FORMER Miss World, Rosanna Davison, and Late Late show presenter, Ryan Tubridy, have been granted tax-free status by the Revenue Commissioners under the artists’ exemption scheme.
They are among 93 new additions to the list of tax-free artists, which includes 27 painters and illustrators, 26 authors, 15 musicians and composers, 16 sculptors and nine scriptwriters and playwrights.
Ms Davison gets the perk for her share of earnings from the children’s book, The Girl in the Yellow Dress.
The book was written by Marisa Mackle and illustrated by Ms Davison who said it was her first time “to turn my passion for art into a professional venture”.
It reached number five in the Irish children’s book charts and a second children’s book by the duo, Lucy Goes to Hollywood, is due to be published next month.
Mr Tubridy was granted tax-free status on earnings from his book JFK in Ireland after an application for artistic recognition received a “favourable determination” from the Revenue. It tells the story of US president John F Kennedy’s four-day trip to Ireland in June 1963 when he visited Dublin, Cork and his ancestral home in Co Wexford. JFK was the first US president to visit Ireland. His great-grandfather Patrick left Dunganstown for Boston in 1848.
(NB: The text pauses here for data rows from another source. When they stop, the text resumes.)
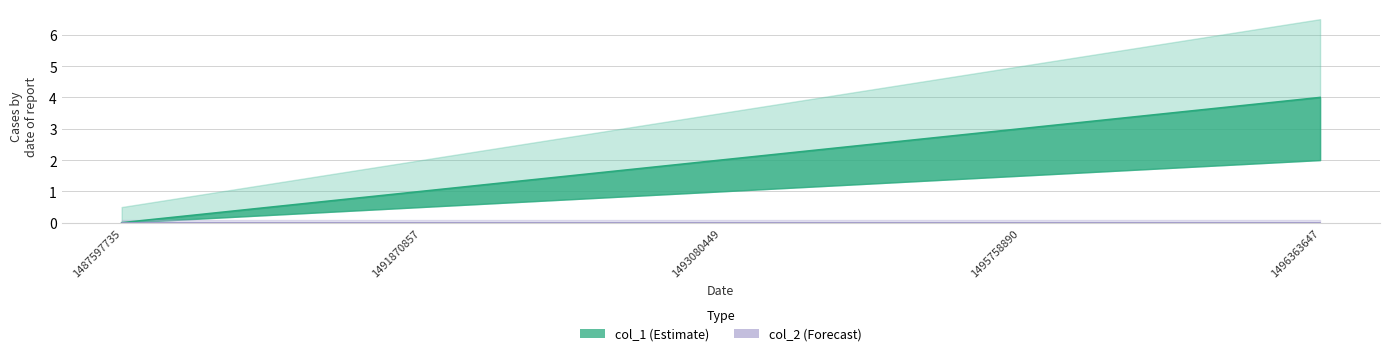

How many values are between 1 and 3?

3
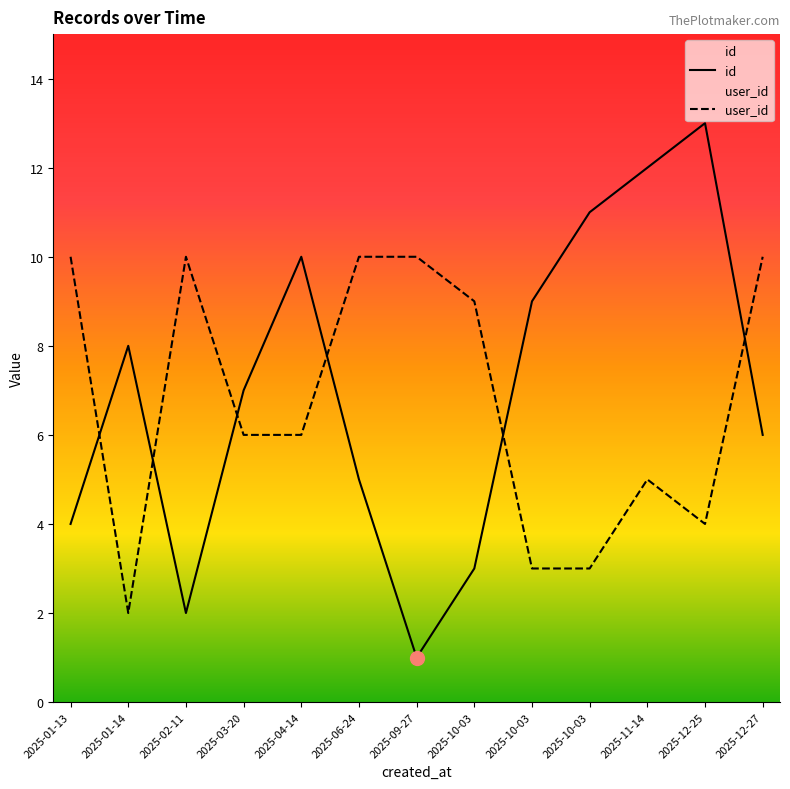

How many data points in user_id are above 6?

6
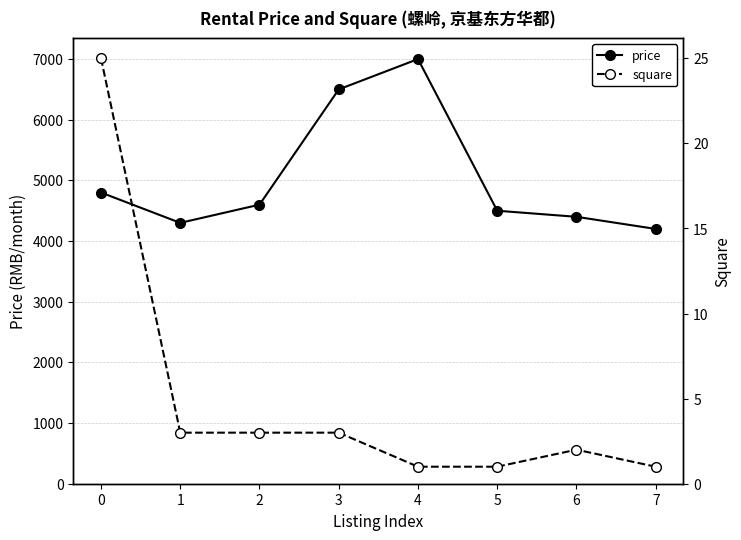

Which series has the largest total across all categories?

price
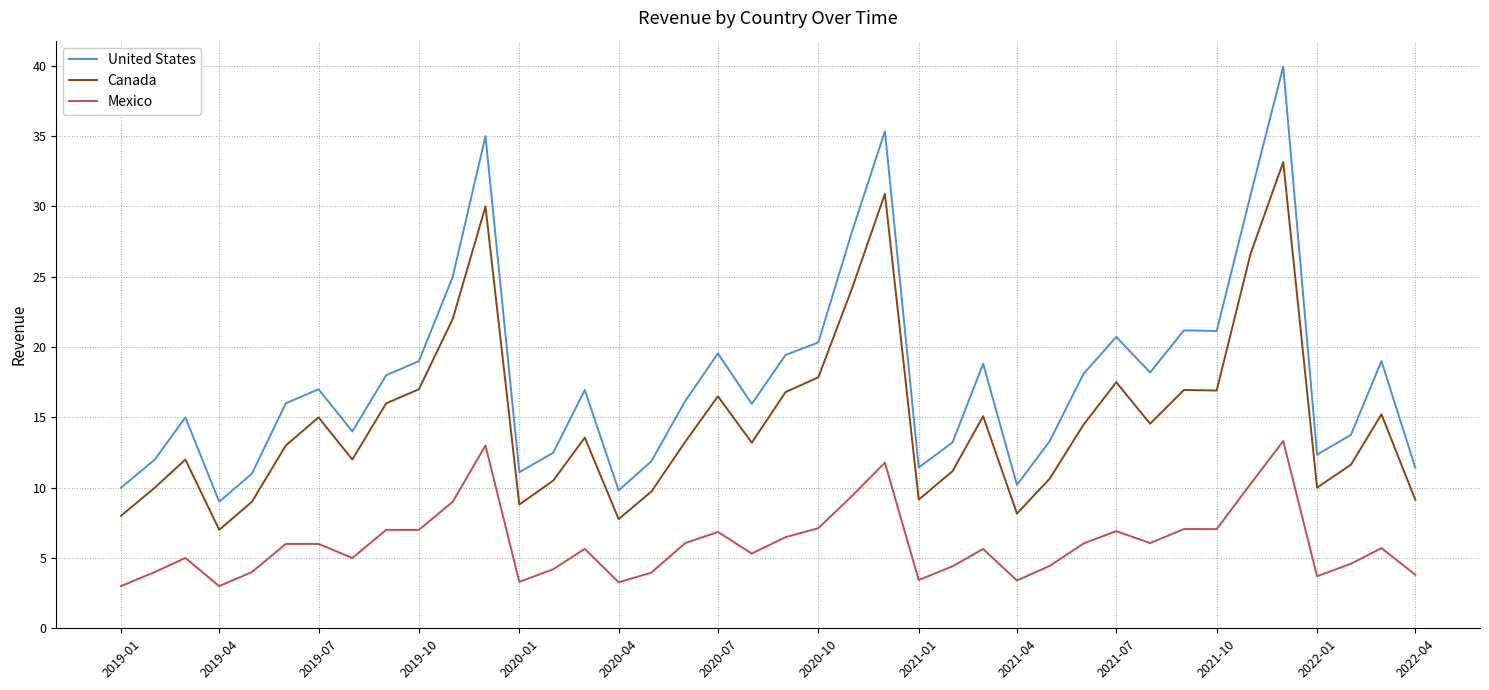

List the series in order of their peak value, lowest first.

Mexico, Canada, United States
Finance Minister Brian Lenihan severely curtailed the artists’ exemption scheme in the December budget, reducing the threshold from €125,000 to €40,000.
The scheme was introduced by the late Charles Haughey in 1969 and up until 2006 it was unique in the world for allowing artists to keep every cent of their earnings, though they did pay PRSI.
The first cap on earnings of €250,000 was introduced in the 2006 budget.
Before the scheme was capped one mystery artist — thought to be one of the country’s super-rich rock stars — earned €10 million in a year under the scheme without paying any tax.